What the task asks: Reproduce the data below in full and to the letter, images excepted.

Given records:
· · ·
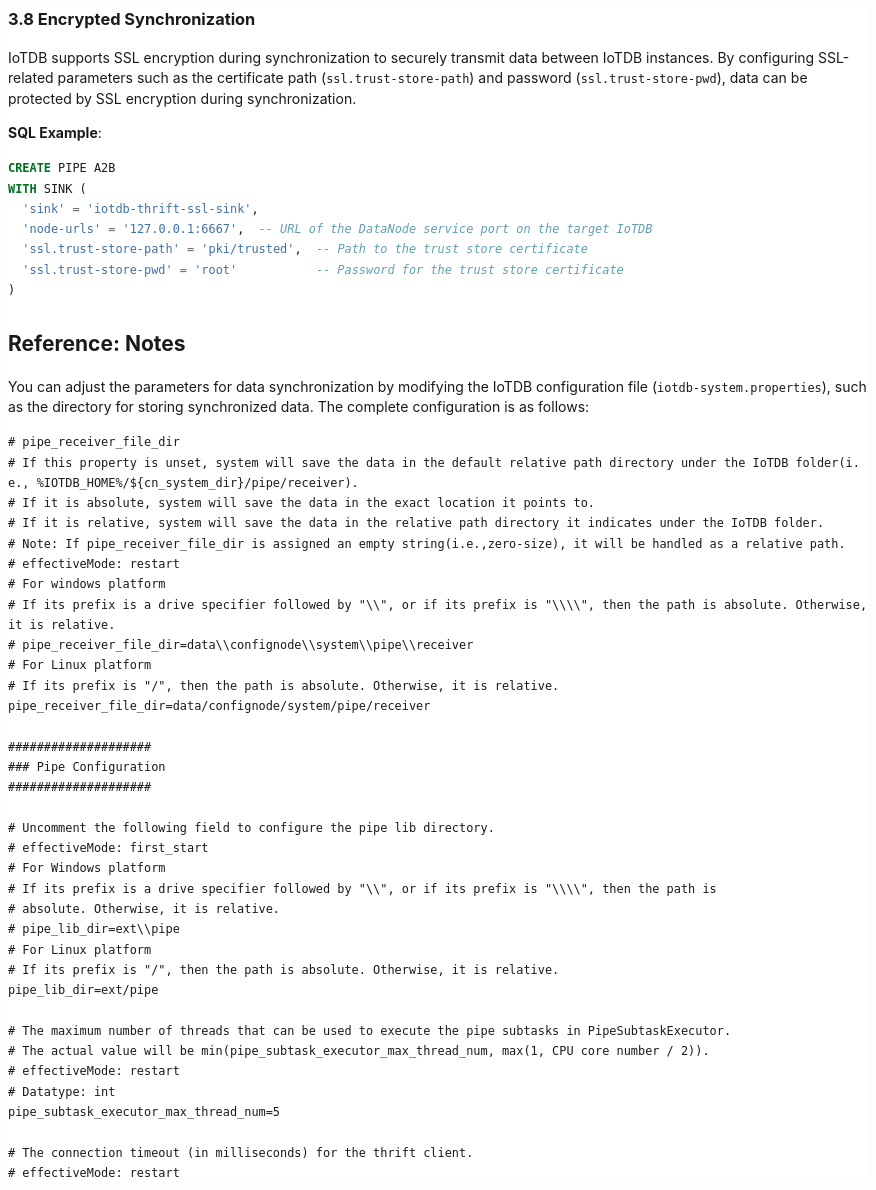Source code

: ### 3.8 Encrypted Synchronization

IoTDB supports SSL encryption during synchronization to securely transmit data between IoTDB instances. By configuring SSL-related parameters such as the certificate path (`ssl.trust-store-path`) and password (`ssl.trust-store-pwd`), data can be protected by SSL encryption during synchronization.

**SQL Example**:

```SQL
CREATE PIPE A2B
WITH SINK (
  'sink' = 'iotdb-thrift-ssl-sink',
  'node-urls' = '127.0.0.1:6667',  -- URL of the DataNode service port on the target IoTDB
  'ssl.trust-store-path' = 'pki/trusted',  -- Path to the trust store certificate
  'ssl.trust-store-pwd' = 'root'           -- Password for the trust store certificate
)
```

## Reference: Notes

You can adjust the parameters for data synchronization by modifying the IoTDB configuration file (`iotdb-system.properties`), such as the directory for storing synchronized data. The complete configuration is as follows:

```Properties
# pipe_receiver_file_dir
# If this property is unset, system will save the data in the default relative path directory under the IoTDB folder(i.e., %IOTDB_HOME%/${cn_system_dir}/pipe/receiver).
# If it is absolute, system will save the data in the exact location it points to.
# If it is relative, system will save the data in the relative path directory it indicates under the IoTDB folder.
# Note: If pipe_receiver_file_dir is assigned an empty string(i.e.,zero-size), it will be handled as a relative path.
# effectiveMode: restart
# For windows platform
# If its prefix is a drive specifier followed by "\\", or if its prefix is "\\\\", then the path is absolute. Otherwise, it is relative.
# pipe_receiver_file_dir=data\\confignode\\system\\pipe\\receiver
# For Linux platform
# If its prefix is "/", then the path is absolute. Otherwise, it is relative.
pipe_receiver_file_dir=data/confignode/system/pipe/receiver

####################
### Pipe Configuration
####################

# Uncomment the following field to configure the pipe lib directory.
# effectiveMode: first_start
# For Windows platform
# If its prefix is a drive specifier followed by "\\", or if its prefix is "\\\\", then the path is
# absolute. Otherwise, it is relative.
# pipe_lib_dir=ext\\pipe
# For Linux platform
# If its prefix is "/", then the path is absolute. Otherwise, it is relative.
pipe_lib_dir=ext/pipe

# The maximum number of threads that can be used to execute the pipe subtasks in PipeSubtaskExecutor.
# The actual value will be min(pipe_subtask_executor_max_thread_num, max(1, CPU core number / 2)).
# effectiveMode: restart
# Datatype: int
pipe_subtask_executor_max_thread_num=5

# The connection timeout (in milliseconds) for the thrift client.
# effectiveMode: restart
```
· · ·
Answer for the task:
Source code

: ### 3.8 Encrypted Synchronization

IoTDB supports SSL encryption during synchronization to securely transmit data between IoTDB instances. By configuring SSL-related parameters such as the certificate path (`ssl.trust-store-path`) and password (`ssl.trust-store-pwd`), data can be protected by SSL encryption during synchronization.

**SQL Example**:

```SQL
CREATE PIPE A2B
WITH SINK (
  'sink' = 'iotdb-thrift-ssl-sink',
  'node-urls' = '127.0.0.1:6667',  -- URL of the DataNode service port on the target IoTDB
  'ssl.trust-store-path' = 'pki/trusted',  -- Path to the trust store certificate
  'ssl.trust-store-pwd' = 'root'           -- Password for the trust store certificate
)
```

## Reference: Notes

You can adjust the parameters for data synchronization by modifying the IoTDB configuration file (`iotdb-system.properties`), such as the directory for storing synchronized data. The complete configuration is as follows:

```Properties
# pipe_receiver_file_dir
# If this property is unset, system will save the data in the default relative path directory under the IoTDB folder(i.e., %IOTDB_HOME%/${cn_system_dir}/pipe/receiver).
# If it is absolute, system will save the data in the exact location it points to.
# If it is relative, system will save the data in the relative path directory it indicates under the IoTDB folder.
# Note: If pipe_receiver_file_dir is assigned an empty string(i.e.,zero-size), it will be handled as a relative path.
# effectiveMode: restart
# For windows platform
# If its prefix is a drive specifier followed by "\\", or if its prefix is "\\\\", then the path is absolute. Otherwise, it is relative.
# pipe_receiver_file_dir=data\\confignode\\system\\pipe\\receiver
# For Linux platform
# If its prefix is "/", then the path is absolute. Otherwise, it is relative.
pipe_receiver_file_dir=data/confignode/system/pipe/receiver

####################
### Pipe Configuration
####################

# Uncomment the following field to configure the pipe lib directory.
# effectiveMode: first_start
# For Windows platform
# If its prefix is a drive specifier followed by "\\", or if its prefix is "\\\\", then the path is
# absolute. Otherwise, it is relative.
# pipe_lib_dir=ext\\pipe
# For Linux platform
# If its prefix is "/", then the path is absolute. Otherwise, it is relative.
pipe_lib_dir=ext/pipe

# The maximum number of threads that can be used to execute the pipe subtasks in PipeSubtaskExecutor.
# The actual value will be min(pipe_subtask_executor_max_thread_num, max(1, CPU core number / 2)).
# effectiveMode: restart
# Datatype: int
pipe_subtask_executor_max_thread_num=5

# The connection timeout (in milliseconds) for the thrift client.
# effectiveMode: restart
```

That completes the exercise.